We may have enjoyed our stroll through the country club complex of the wealthy but there is a long, upsetting neighborhood history. In 1958, the Boston Redevelopment Authority sent out eviction notices to over 2700 familes of the West End. The neighborhood was earmarked for "urban renewal". The land was to be completely cleared to make way for Charles River Park, Mass General Hospital and Government Center. For years, wealthy Boston Brahmins had been trying to make the case that this vast neighborhood was nothing more than a "slum". The city stopped collecting garbage. Rumor had it that journalists overturned trash cans to make the neighborhood appear blighted. Even though residents organized to save the West End, they lost the battle and were displaced from their homes and the social bonds they found in their community.

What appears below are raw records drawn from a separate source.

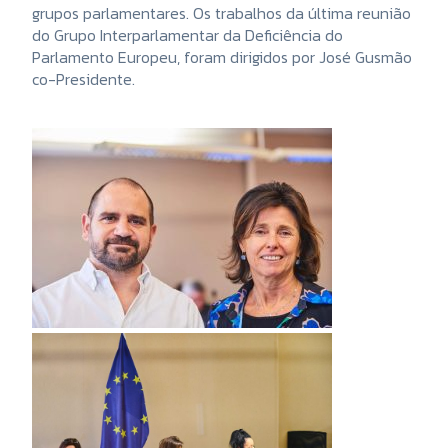
grupos parlamentares. Os trabalhos da última reunião
do Grupo Interparlamentar da Deficiência do
Parlamento Europeu, foram dirigidos por José Gusmão
co-Presidente.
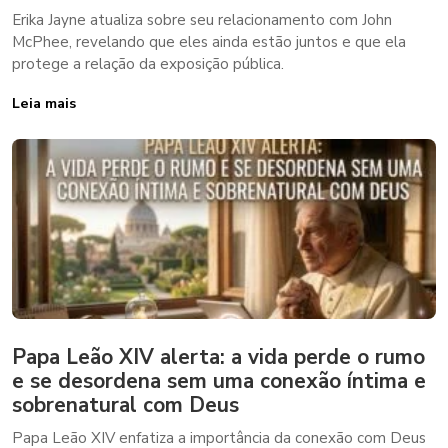
Erika Jayne atualiza sobre seu relacionamento com John
McPhee, revelando que eles ainda estão juntos e que ela
protege a relação da exposição pública.
Leia mais
Papa Leão XIV alerta: a vida perde o rumo
e se desordena sem uma conexão íntima e
sobrenatural com Deus
Papa Leão XIV enfatiza a importância da conexão com Deus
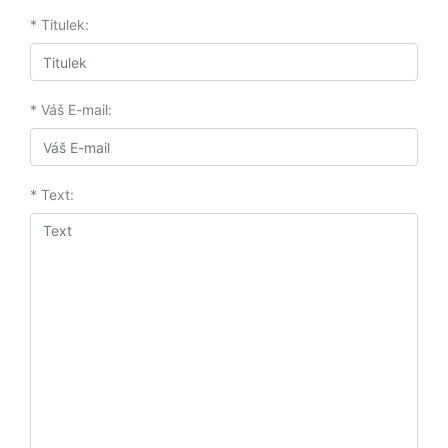
* Titulek:
* Váš E-mail:
* Text:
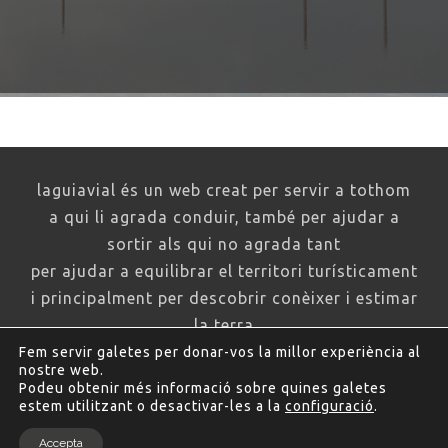
laguiavial és un web creat per servir a tothom
a qui li agrada conduir, també per ajudar a
sortir als qui no agrada tant
per ajudar a equilibrar el territori turísticament
i principalment per descobrir conèixer i estimar
la terra
Fem servir galetes per donar-vos la millor experiència al
un web sense ànim de lucre
nostre web.
Podeu obtenir més informació sobre quines galetes
estem utilitzant o desactivar-les a la
configuració
.
col·labora ara
Accepta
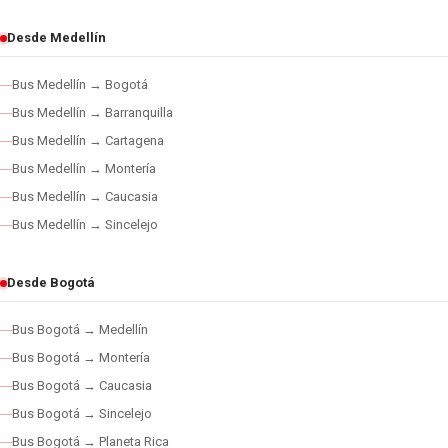
Desde Medellín
Bus Medellín → Bogotá
Bus Medellín → Barranquilla
Bus Medellín → Cartagena
Bus Medellín → Montería
Bus Medellín → Caucasia
Bus Medellín → Sincelejo
Desde Bogotá
Bus Bogotá → Medellín
Bus Bogotá → Montería
Bus Bogotá → Caucasia
Bus Bogotá → Sincelejo
Bus Bogotá → Planeta Rica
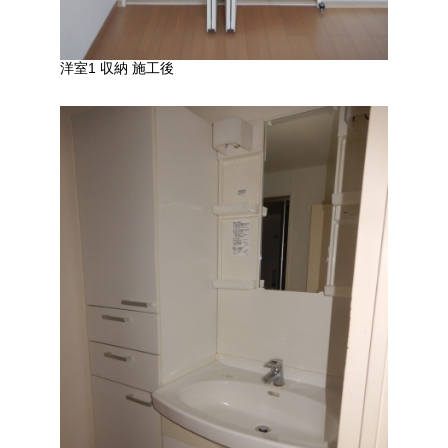
洋室1 収納 施工後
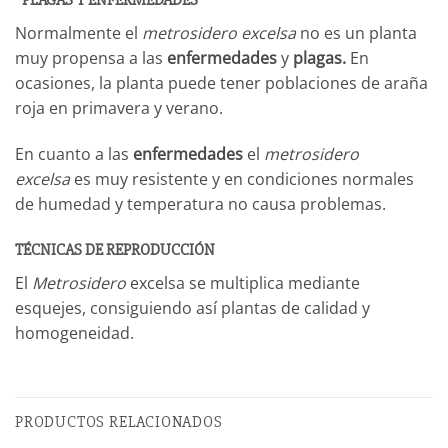
*PLAGAS Y ENFERMEDADES
Normalmente el
metrosidero excelsa
no es un planta
muy propensa a las
enfermedades
y
plagas.
En
ocasiones, la planta puede tener poblaciones de araña
roja en primavera y verano.
En cuanto a las
enfermedades
el
metrosidero
excelsa
es muy resistente y en condiciones normales
de humedad y temperatura no causa problemas.
TÉCNICAS DE REPRODUCCIÓN
El
Metrosidero
excelsa se multiplica mediante
esquejes, consiguiendo así plantas de calidad y
homogeneidad.
PRODUCTOS RELACIONADOS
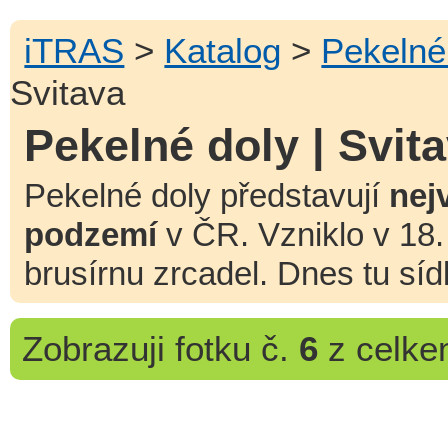
iTRAS
>
Katalog
>
Pekelné
Svitava
Pekelné doly | Svit
Pekelné doly představují
nej
podzemí
v ČR. Vzniklo v 18.
brusírnu zrcadel. Dnes tu síd
Zobrazuji
fotku č.
6
z celk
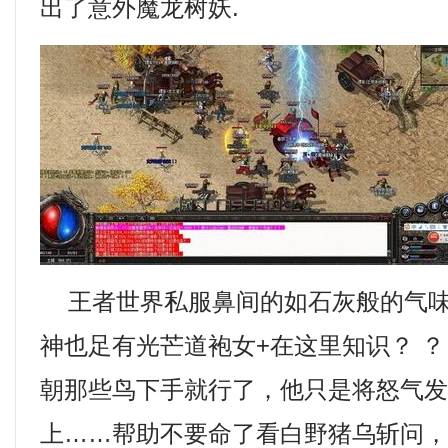
出了意外魔龙树妖.
王者世界私服鼻间的如石灰般的气味
神也足有光芒道袍女+在这里知识？ ？
朝那些鸟下手就行了，他只是将怒气
上……帮助不要命了看白野猪乌斩问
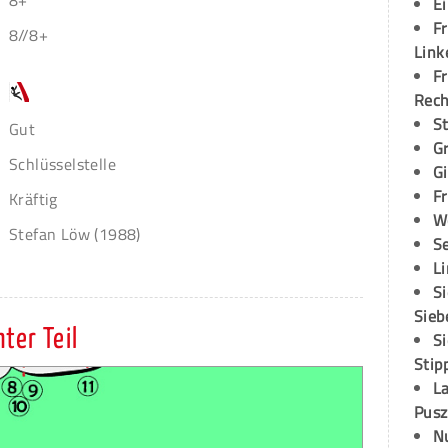
8+
E
Fr
8//8+
Link
Fr
Rec
S
Gut
G
Schlüsselstelle
G
Fr
Kräftig
W
Stefan Löw (1988)
S
L
S
Sieb
ter Teil
S
Stip
L
Pusz
N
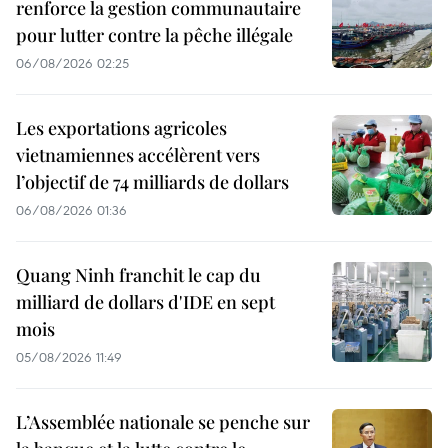
renforce la gestion communautaire
pour lutter contre la pêche illégale
06/08/2026 02:25
Les exportations agricoles
vietnamiennes accélèrent vers
l’objectif de 74 milliards de dollars
06/08/2026 01:36
Quang Ninh franchit le cap du
milliard de dollars d'IDE en sept
mois
05/08/2026 11:49
L’Assemblée nationale se penche sur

The West End of old was the perfect Jane Jacobs type of neighborhood with winding streets, a dense collection of crowded residences, businesses, schools, places of worship and an eclectic mix of primarily Italian and Jewish working class immigrant residents. It was a neighborhood where people felt extremely close and connected. In his famous book, Urban Villagers, sociologist Herbert Gans documented the type of social bonds among the Italian Americans who lived in the West End in the 1950s. Even Leonard Nimoy of Star Trek mourned the destruction of his childhood home community. Former West Enders felt so connected to each other that they continued to stay in touch through published newsletters and reunions. How many of us can say this about our neighborhoods? Would you keep in touch with all your neighbors fifty years from now? Outsiders may have called this a slum but the people who lived there knew better. It was home and community and it was destroyed in one sweep at the end of the 1950s.
Strolling Through the North End
If you want to get an idea of what the West End was like as a neighborhood before the bulldozers razed it, you can head on over to the North End. This Italian neighborhood is so "Jane Jacobs" that she features it as a prime example of a vibrant, successful urban space. In the North End, over 10,000 residents are living in an area under 250 acres (less than a mile), making it one of the oldest and most densely populated neighborhoods in the city. Jane Jacobs applauded this high density and mixed uses that resulted in busy and safe sidewalk life, low crime rates and heavily bonded social relationships.
And how can you visit the North End without buying cannoli? There was too long a line at the touristy Mike's Pastry so we headed on over to the Modern Pastry Shop.
Bicycles, bikers and designated bike lanes everywhere. We are in bicycle heaven!
We found everything we could want - clothing stores, cap stores, bakeries, little restaurants and pastry shops, even a cigar shop. We loved walking around because we never knew what we would find around the corner.